Getting those stakes to turn up at the beginning is a real challenge and is a constant battle for the first few rows of any basket. It's called 'upsetting' the stakes. I'm not sure of the origin of the term 'upsett' but there you go. One must be tough and just really let the reed know where it has to go! In this instance size is important because there is a handle that much fit the basket in the end. We had a choice of colors and I remained trued to those more earthy tones....

Stakes upsett at last 

Tidal Wave from the day before was woven over one, under two. Oval Sampler is over two, under two. It was hard to switch gears and I had to unweave and correct several times. I don't switch gears easily at all. VERY frustrating!!

Twining and French randing

I got so involved in my weaving that I forgot to take more photos of the progression. After the first bit of colored reed we switched to natural reed. This section has a row of triple twining, reverse triple twining, French randing, 4-rod wale, French randing, triple twining and reverse triple twining. You can see how I forgot about the camera! Triple twining uses three lengths of reed at the same time. By alternating the pieces you get that nice twisted bit just above the green reed. Then by twining under rather than over that nice 'arrow' design appears. This was repeated at the top which is really the same size as the first two rows of twining but the camera was a bit tilted. Oops. The center twisted bit is four lengths of reed twined together. That makes the twist a bit thicker but it is really accomplished in much the same manner as the triple twining. Now the French randing is another story altogether! Here's a photo of the inside of the French randing.

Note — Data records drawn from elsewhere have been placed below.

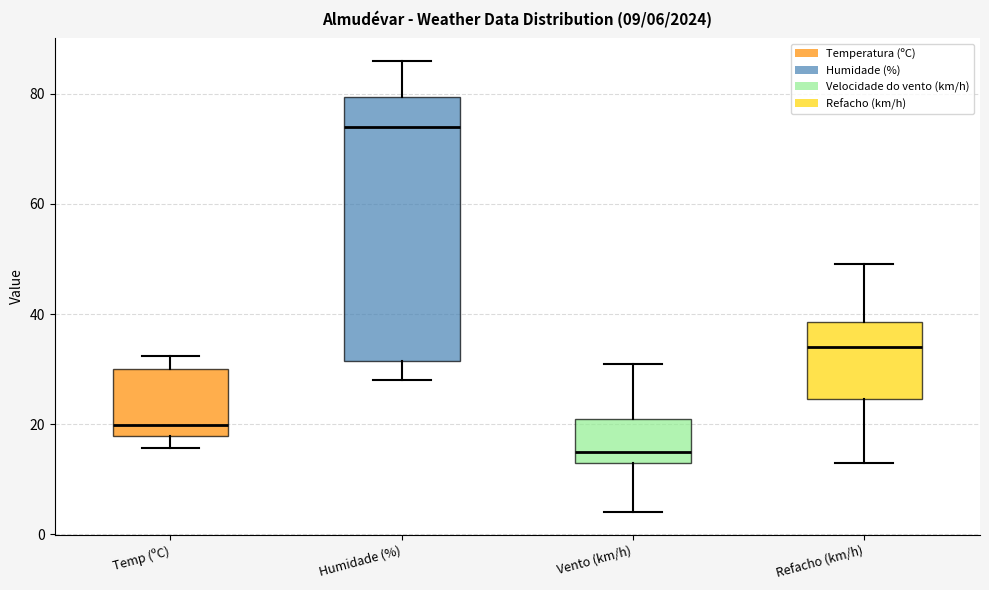

Which box has the lowest median line?

Vento (km/h)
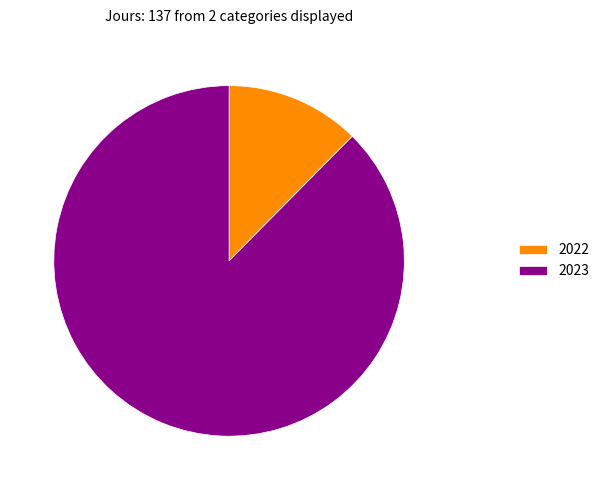

Is there a majority slice in this chart?

Yes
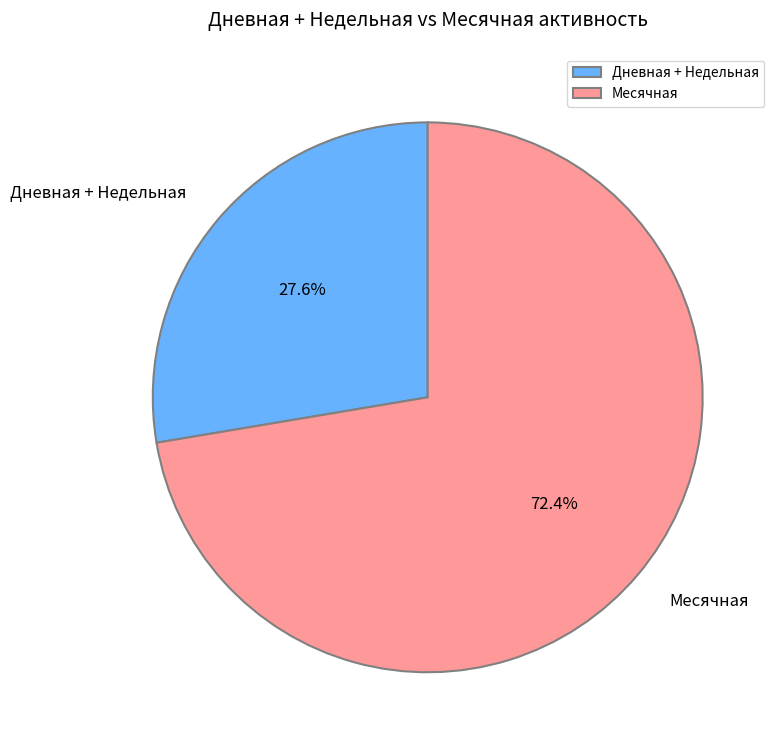

How much of the chart is everything except Дневная + Недельная?

72.4%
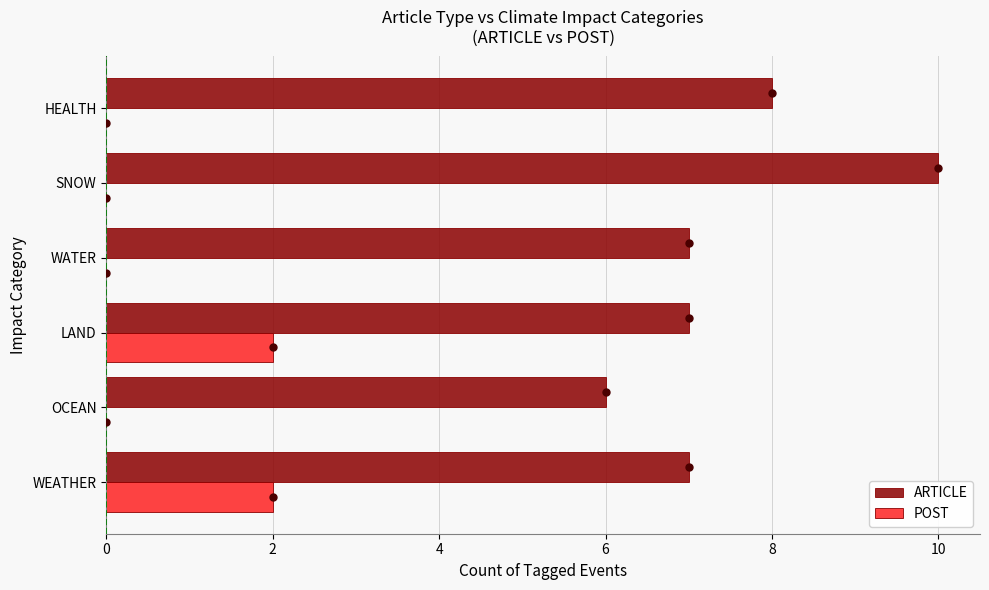

What value does the ARTICLE series have at SNOW?

10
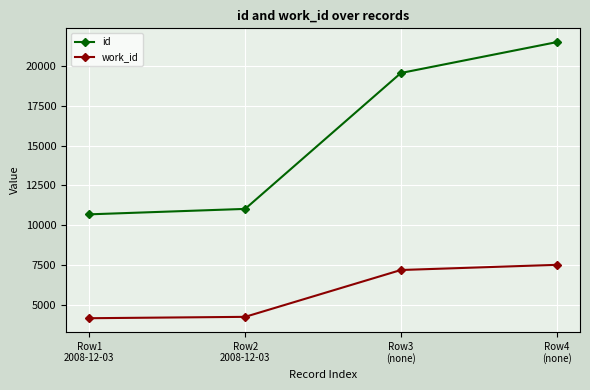

What is the minimum value for work_id?

4151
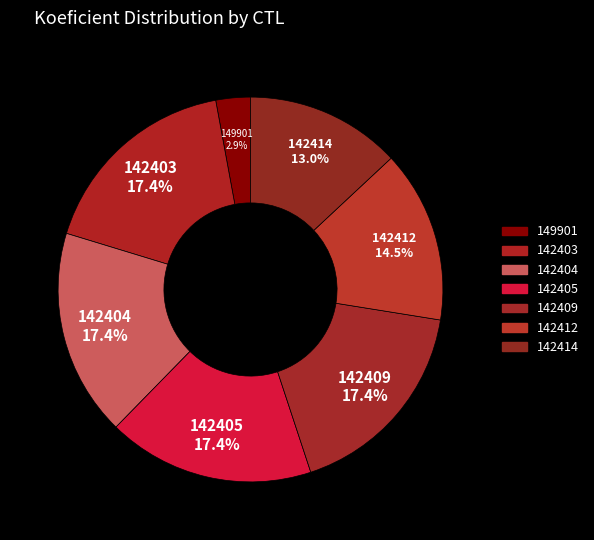

Count the number of slices in the pie.

7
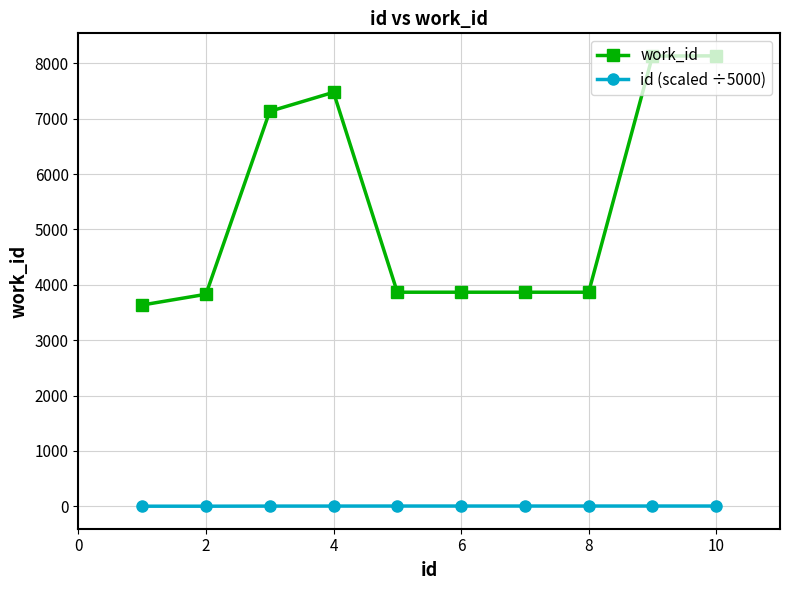

Which series has the largest total across all categories?

work_id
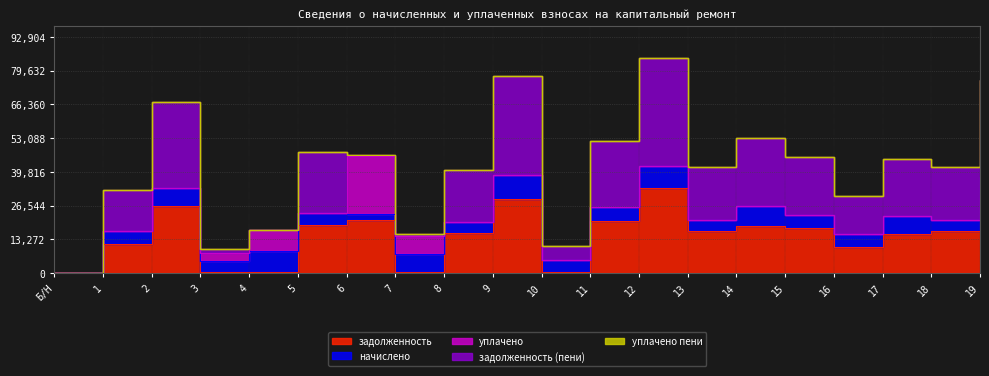

The value of уплачено пени at 8 is -5.6. True or false?

False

French randing from the back

If you look closely you will see that the weaving is actually short lengths at an angle. Each piece begins in front of one stake then under, over, under and ends in front of the fifth stake. That leaves a cut end behind every stake top and bottom but it looks really neat on the outside of the basket! 8^) The twining is important here because it helps lock the randing into place and keeps the basket a bit more sturdy. Next another section of color and then a 4-rod wale edge which was all new to me. Here I'm working on the second row of 4-rod wale.

4-rod wale edging

After that every other stake was cut away at the top and those left were tucked to the inside of the basket. The handle was inserted on each end. Yea!! It fits!

Handle inserted

An inner rim lashed to the basket holds the handle into place and poof! another basket is done! It only took all morning, all afternoon and into the first bit of the evening to make the whole thing. Next time you look at a basket don't assume it's as simple as it looks!!

Oval Sampler

At this point my hands were starting to feel pretty raw. In the shower the next morning it really stung when the water hit my hands. Bring on the lotion, a LOT of lotion, because there is more weaving to do!